Lemnia (Lemhény, Hungarian pronunciation: ; Lennen) is a commune in Covasna County, Transylvania, Romania. The commune is composed of a single village, Lemnia. It also included two other villages until 2004, when they were split off to form Mereni Commune.

==Geography==
The commune is located in the northeastern part of Covasna County, 13 km from Târgu Secuiesc and 48 km from the county seat, Sfântu Gheorghe, on the border with Bacău County. Lemnia is situated at an altitude of 585 m, in the southern foothills of the Nemira Mountains, a mountain range of the Eastern Carpathians. It lies on the banks of Râul Negru and its right tributary, the river Lemnia.

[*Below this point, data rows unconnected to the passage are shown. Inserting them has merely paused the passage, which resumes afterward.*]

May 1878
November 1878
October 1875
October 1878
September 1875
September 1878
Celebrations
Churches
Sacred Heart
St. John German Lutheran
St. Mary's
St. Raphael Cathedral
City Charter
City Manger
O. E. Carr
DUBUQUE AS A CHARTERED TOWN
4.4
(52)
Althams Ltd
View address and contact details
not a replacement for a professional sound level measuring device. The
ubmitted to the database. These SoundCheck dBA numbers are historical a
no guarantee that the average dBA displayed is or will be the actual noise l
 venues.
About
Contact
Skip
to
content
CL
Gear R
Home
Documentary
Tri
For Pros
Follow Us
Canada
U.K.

Lemnia is crossed by national road DN11 (part of European route E574), which starts in Brașov, passes through Târgu Secuiesc and Onești, and ends in Bacău.

==History==
The village formed part of the Székely Land region of the historical Transylvania province. Until 1918, the village belonged to the Háromszék County of the Kingdom of Hungary. In the immediate aftermath of World War I, following the declaration of the Union of Transylvania with Romania, the area passed under Romanian administration, during the Hungarian–Romanian War (1918–1919). By the terms of the Treaty of Trianon of 1920, it became part of the Kingdom of Romania. In 1925, the commune fell in Plasa Târgu Secuiesc of Trei Scaune County.

In August 1940, under the auspices of Nazi Germany, which imposed the Second Vienna Award, Hungary retook the territory of Northern Transylvania (which included Lemnia) from Romania. Towards the end of World War II, however, the commune was taken back from Hungarian and German troops by Romanian and Soviet forces in September–October 1944.

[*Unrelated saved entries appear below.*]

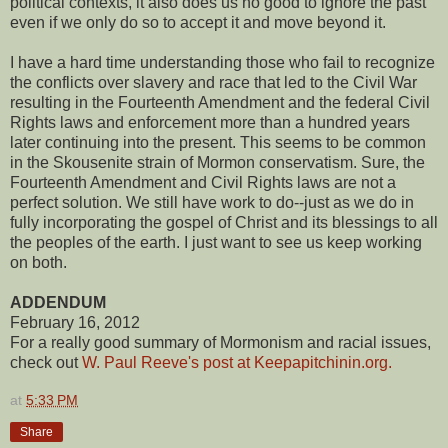
political contexts, it also does us no good to ignore the past
even if we only do so to accept it and move beyond it.
I have a hard time understanding those who fail to recognize
the conflicts over slavery and race that led to the Civil War
resulting in the Fourteenth Amendment and the federal Civil
Rights laws and enforcement more than a hundred years
later continuing into the present. This seems to be common
in the Skousenite strain of Mormon conservatism. Sure, the
Fourteenth Amendment and Civil Rights laws are not a
perfect solution. We still have work to do--just as we do in
fully incorporating the gospel of Christ and its blessings to all
the peoples of the earth. I just want to see us keep working
on both.
ADDENDUM
February 16, 2012
For a really good summary of Mormonism and racial issues,
check out
W. Paul Reeve's post at Keepapitchinin.org.
at
5:33 PM
Share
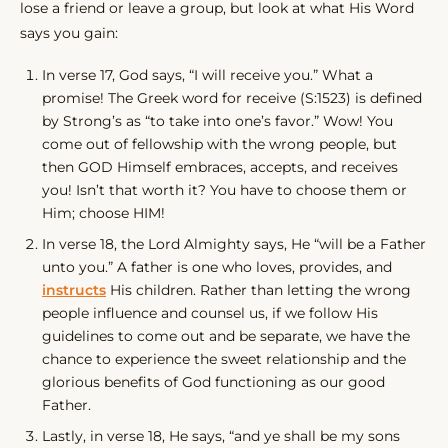
lose a friend or leave a group, but look at what His Word
says you gain:
In verse 17, God says, “I will receive you.” What a
promise! The Greek word for receive (S:1523) is defined
by Strong’s as “to take into one’s favor.” Wow! You
come out of fellowship with the wrong people, but
then GOD Himself embraces, accepts, and receives
you! Isn’t that worth it? You have to choose them or
Him; choose HIM!
In verse 18, the Lord Almighty says, He “will be a Father
unto you.” A father is one who loves, provides, and
instructs
His children. Rather than letting the wrong
people influence and counsel us, if we follow His
guidelines to come out and be separate, we have the
chance to experience the sweet relationship and the
glorious benefits of God functioning as our good
Father.
Lastly, in verse 18, He says, “and ye shall be my sons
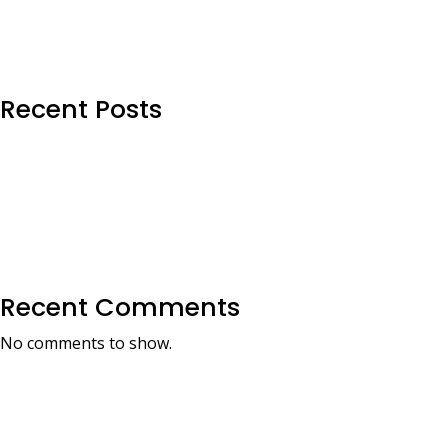
Recent Posts
Recent Comments
No comments to show.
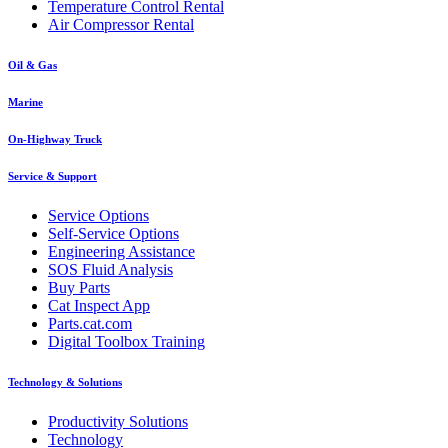
Temperature Control Rental
Air Compressor Rental
Oil & Gas
Marine
On-Highway Truck
Service & Support
Service Options
Self-Service Options
Engineering Assistance
SOS Fluid Analysis
Buy Parts
Cat Inspect App
Parts.cat.com
Digital Toolbox Training
Technology & Solutions
Productivity Solutions
Technology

In 1950, after Communist Romania was established, Lemnia became part of the Târgu Secuiesc Raion of Stalin Region. From 1952 and 1960, it was part of the Magyar Autonomous Region, and between 1960 and 1968 it reverted to Brașov Region. In 1968, when Romania was reorganized based on counties rather than regions, the commune became part of Covasna County.

==Demographics==

The commune has an absolute Székely Hungarian majority. According to the 2002 census, it had a population of 2,044, of which 98.43% were Hungarians and 1.51% Romanians. At the 2011 census, there were 1,936 inhabitants, of which 96.23% were Hungarians and 1.76% Romanians. At the 2021 census, Lemnia had a population of 1,708, of which 92.8% were Hungarians, 1.87% Romanians, and 1.29% Roma.